/ppccrwlr

Examine supportconfigs for PPC specific issues

Primary LanguagePython

ppccrwlr

Crawl directories with supportconfigs for ppc64le cases, and collect some hardware aspects in order to recognize some regular appearing issues.

Description

We see a couple of common PPC64LE failure patterns, that deserve further investigation.

  • network thoughput and latency
  • soft lock-ups
  • high cpu usage

The first is caused at least in part by a deficit of the ibmveth driver, that isn't able to distribute interrupts to multiple cpus properly. The official solution of IBM is to create a bonding -alb device with up to 8 interfaces, or use SRIOV devices with the ibmvnic driver. Another important detail is the interrupt engine: with the old XICS scheme, every interrupt is routed vi VIO to the LPAR, while the new XIVE scheme, interrupts are delivered from hardware to the LPAR directly. Also, some limitations, which core can handle them, are removed.

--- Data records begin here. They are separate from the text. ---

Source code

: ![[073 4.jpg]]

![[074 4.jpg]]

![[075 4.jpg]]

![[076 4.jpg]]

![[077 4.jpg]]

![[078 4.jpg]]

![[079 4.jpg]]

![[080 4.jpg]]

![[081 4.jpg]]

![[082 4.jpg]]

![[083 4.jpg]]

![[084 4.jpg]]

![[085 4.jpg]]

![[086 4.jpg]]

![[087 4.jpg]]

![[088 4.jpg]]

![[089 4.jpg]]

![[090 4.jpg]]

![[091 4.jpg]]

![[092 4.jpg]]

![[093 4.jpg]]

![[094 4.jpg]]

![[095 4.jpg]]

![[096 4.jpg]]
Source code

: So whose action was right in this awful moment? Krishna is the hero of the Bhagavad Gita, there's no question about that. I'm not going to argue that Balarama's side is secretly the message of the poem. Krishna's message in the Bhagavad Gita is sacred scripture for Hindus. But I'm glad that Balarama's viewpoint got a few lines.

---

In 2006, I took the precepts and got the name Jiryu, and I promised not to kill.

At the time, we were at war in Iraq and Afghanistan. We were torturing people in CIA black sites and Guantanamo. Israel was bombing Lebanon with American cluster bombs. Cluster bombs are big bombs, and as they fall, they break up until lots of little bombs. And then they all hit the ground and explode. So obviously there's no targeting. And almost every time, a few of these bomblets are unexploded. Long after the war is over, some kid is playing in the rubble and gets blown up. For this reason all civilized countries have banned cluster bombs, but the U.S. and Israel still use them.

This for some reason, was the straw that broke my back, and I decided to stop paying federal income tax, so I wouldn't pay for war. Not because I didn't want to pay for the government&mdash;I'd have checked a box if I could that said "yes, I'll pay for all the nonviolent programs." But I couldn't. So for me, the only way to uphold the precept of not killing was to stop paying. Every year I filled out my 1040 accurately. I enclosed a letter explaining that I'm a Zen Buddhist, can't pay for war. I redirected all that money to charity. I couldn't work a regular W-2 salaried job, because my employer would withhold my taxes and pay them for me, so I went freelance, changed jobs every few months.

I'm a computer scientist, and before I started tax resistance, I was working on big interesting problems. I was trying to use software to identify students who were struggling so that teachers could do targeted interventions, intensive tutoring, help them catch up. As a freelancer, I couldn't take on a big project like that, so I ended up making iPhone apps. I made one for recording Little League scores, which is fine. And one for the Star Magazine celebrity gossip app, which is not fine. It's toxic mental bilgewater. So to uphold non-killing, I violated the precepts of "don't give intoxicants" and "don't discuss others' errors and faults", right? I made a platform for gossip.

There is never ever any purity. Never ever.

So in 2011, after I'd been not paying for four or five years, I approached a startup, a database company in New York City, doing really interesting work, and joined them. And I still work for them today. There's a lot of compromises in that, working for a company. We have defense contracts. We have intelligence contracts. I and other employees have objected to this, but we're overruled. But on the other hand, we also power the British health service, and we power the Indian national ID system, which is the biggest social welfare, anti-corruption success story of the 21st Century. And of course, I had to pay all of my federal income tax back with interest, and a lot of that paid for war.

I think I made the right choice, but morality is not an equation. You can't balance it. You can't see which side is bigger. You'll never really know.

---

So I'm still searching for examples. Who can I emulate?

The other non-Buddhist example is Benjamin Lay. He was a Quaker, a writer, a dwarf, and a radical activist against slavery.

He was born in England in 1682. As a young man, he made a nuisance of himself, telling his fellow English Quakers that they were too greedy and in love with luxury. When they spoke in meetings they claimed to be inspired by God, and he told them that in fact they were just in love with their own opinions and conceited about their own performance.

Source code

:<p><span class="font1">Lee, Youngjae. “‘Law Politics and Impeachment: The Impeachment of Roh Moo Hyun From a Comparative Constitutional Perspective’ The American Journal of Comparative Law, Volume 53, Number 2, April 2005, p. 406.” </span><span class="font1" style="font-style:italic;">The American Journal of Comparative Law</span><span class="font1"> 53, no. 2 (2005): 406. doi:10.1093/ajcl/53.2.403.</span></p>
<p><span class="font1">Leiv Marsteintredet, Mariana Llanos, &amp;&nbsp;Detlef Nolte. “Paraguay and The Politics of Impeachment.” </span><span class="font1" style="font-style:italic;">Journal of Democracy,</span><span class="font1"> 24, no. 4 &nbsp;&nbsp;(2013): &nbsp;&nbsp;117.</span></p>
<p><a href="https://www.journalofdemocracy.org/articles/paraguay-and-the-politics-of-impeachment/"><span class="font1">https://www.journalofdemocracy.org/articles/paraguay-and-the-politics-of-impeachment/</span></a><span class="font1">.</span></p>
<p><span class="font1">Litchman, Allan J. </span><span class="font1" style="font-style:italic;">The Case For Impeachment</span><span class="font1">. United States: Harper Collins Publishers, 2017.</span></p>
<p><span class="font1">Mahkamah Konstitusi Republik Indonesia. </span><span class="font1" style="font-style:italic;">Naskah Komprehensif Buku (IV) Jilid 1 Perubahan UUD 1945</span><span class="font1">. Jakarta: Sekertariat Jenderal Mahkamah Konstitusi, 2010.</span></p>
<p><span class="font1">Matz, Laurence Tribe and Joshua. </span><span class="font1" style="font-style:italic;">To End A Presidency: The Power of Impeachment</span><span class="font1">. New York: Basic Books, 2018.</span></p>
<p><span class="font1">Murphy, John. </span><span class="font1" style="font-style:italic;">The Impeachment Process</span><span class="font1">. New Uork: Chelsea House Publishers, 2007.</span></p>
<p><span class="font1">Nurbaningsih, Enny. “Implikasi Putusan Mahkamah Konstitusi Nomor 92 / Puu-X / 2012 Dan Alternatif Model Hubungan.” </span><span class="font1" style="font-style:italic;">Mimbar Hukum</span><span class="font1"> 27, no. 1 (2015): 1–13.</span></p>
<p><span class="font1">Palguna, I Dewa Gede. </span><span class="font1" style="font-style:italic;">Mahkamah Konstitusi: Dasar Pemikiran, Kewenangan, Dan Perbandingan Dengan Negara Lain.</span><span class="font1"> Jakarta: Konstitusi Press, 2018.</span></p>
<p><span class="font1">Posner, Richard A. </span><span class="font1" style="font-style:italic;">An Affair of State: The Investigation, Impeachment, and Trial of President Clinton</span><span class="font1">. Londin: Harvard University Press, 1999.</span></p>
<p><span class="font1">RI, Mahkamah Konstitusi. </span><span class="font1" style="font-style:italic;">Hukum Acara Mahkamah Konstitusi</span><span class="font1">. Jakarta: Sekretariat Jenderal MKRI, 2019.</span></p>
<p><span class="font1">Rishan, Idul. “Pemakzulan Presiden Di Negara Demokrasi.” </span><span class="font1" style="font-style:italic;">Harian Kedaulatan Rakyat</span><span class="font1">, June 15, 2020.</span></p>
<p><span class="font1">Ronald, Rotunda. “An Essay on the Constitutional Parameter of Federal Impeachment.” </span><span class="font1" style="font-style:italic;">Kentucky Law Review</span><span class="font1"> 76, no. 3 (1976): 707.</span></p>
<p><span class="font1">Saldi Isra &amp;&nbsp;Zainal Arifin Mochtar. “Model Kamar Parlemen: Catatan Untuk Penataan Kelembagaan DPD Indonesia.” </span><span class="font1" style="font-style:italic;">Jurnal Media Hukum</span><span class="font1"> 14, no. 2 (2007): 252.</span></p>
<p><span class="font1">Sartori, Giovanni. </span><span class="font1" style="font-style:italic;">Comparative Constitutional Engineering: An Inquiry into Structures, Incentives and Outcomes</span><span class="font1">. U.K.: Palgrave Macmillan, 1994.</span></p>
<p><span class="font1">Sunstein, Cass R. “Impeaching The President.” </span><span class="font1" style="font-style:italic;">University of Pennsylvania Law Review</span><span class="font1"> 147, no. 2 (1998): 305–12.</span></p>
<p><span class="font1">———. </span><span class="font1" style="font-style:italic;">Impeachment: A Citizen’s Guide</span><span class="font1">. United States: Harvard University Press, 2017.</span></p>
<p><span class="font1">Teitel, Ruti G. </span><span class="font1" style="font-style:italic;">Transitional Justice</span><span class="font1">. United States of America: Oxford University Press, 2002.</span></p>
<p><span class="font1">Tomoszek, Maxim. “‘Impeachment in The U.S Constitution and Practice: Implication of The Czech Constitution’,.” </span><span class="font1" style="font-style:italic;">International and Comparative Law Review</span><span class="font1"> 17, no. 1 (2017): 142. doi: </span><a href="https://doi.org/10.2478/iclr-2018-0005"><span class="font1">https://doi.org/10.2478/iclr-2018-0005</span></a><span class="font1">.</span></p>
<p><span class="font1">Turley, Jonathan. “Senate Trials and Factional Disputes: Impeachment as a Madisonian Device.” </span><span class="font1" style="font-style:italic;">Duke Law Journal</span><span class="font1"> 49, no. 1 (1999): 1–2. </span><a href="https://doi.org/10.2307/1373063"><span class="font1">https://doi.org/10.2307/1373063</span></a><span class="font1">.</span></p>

XIVE requires POWER9 architecture and the LPAR needs to be set up with Power9 mode, not Power9base mode.

The causes of the second and third ones are not completely understood. Typically, the sys load is raising including the steal percentage, and workqueues pile up. We want to examine, if kernel and firmware versions contribute to the problem.

Run the program by supplying a directory containing one or more supportconfigs. It will search for hardware.txt files, and make sure, that the architecture is ppc64le. Then it also parses the basic-environment.txt.

At that time, it just produces a condenced output similar to:

PPC(
     path: '.../scc_labmnstr1_210903_0902'
     date: 'Fri Sep  3 09:03:12 CEST 2021'
 hostname: 'labmnstr1'
   kernel: '4.12.14-150.72-default'
   os_ver: 'SLES 15'
cpu_count: 16
 cpu_type: {'POWER9 (architected), altivec supported'}
    model: 'IBM,9080-M9S'
  machine: 'CHRP IBM,9080-M9S'
 platform: 'pSeries'
      irq: {19: IRQ(nr=19, count=16966701, name='eth0', dist=10.9),
            20: IRQ(nr=20, count=33817, name='eth1', dist=9.2)}
      nic: {'eth0': NIC(model='IBM Virtual Ethernet card 1', driver='ibmveth', device='eth0', hwaddr='22:9f:89:12:34:56', hwaddrp='22:9f:89:12:34:56', link=True),
            'eth1': NIC(model='IBM Virtual Ethernet card 0', driver='ibmveth', device='eth1', hwaddr='22:9f:89:12:34:56', hwaddrp='22:9f:89:12:34:56', link=True)}
   fw_lvl: 'FW930.30 FW930.03 FW930.30'
   fw_dat: '20201007 20190809 20201007'
   fw_img: 'VH930_116 VH930_068 VH930_116'
)

This is a good one already. Note the dist value of the interrupts. This value is made up from these interrupts:

irq: 19: [15120028, 0, 0, 0, 0, 0, 0, 0, 1846673, 0, 0, 0, 0, 0, 0, 0]
irq: 20: [30713, 0, 0, 0, 0, 0, 0, 0, 3104, 0, 0, 0, 0, 0, 0, 0]

It is a number between 0 and 100 to reflect the distribution of this interrupt over all CPUs.

The algorithm works as follows:

If the number of interrupts per CPU is between 0 and twice the average of all interrupts per CPU, let this be included in the total distribution. In this example for IRQ 19: total number of interrupts: 16966701, average number per CPU: 1060419. 15120028 is 14 times the average value and is discarded, 1846673 is 1.7 times, and is thus taken into account. 100/16 * 1.7 = 10.9.

Usage

The minimum supported Python version is 3.6.

On ziu, you need to call this program by:

python3.6 ./ppc-crawler.py /srv/www/htdocs/SFSC<case-nr.>/

Specifying -v reveals some details, and another -v probably reveals more than you ever wanted to see.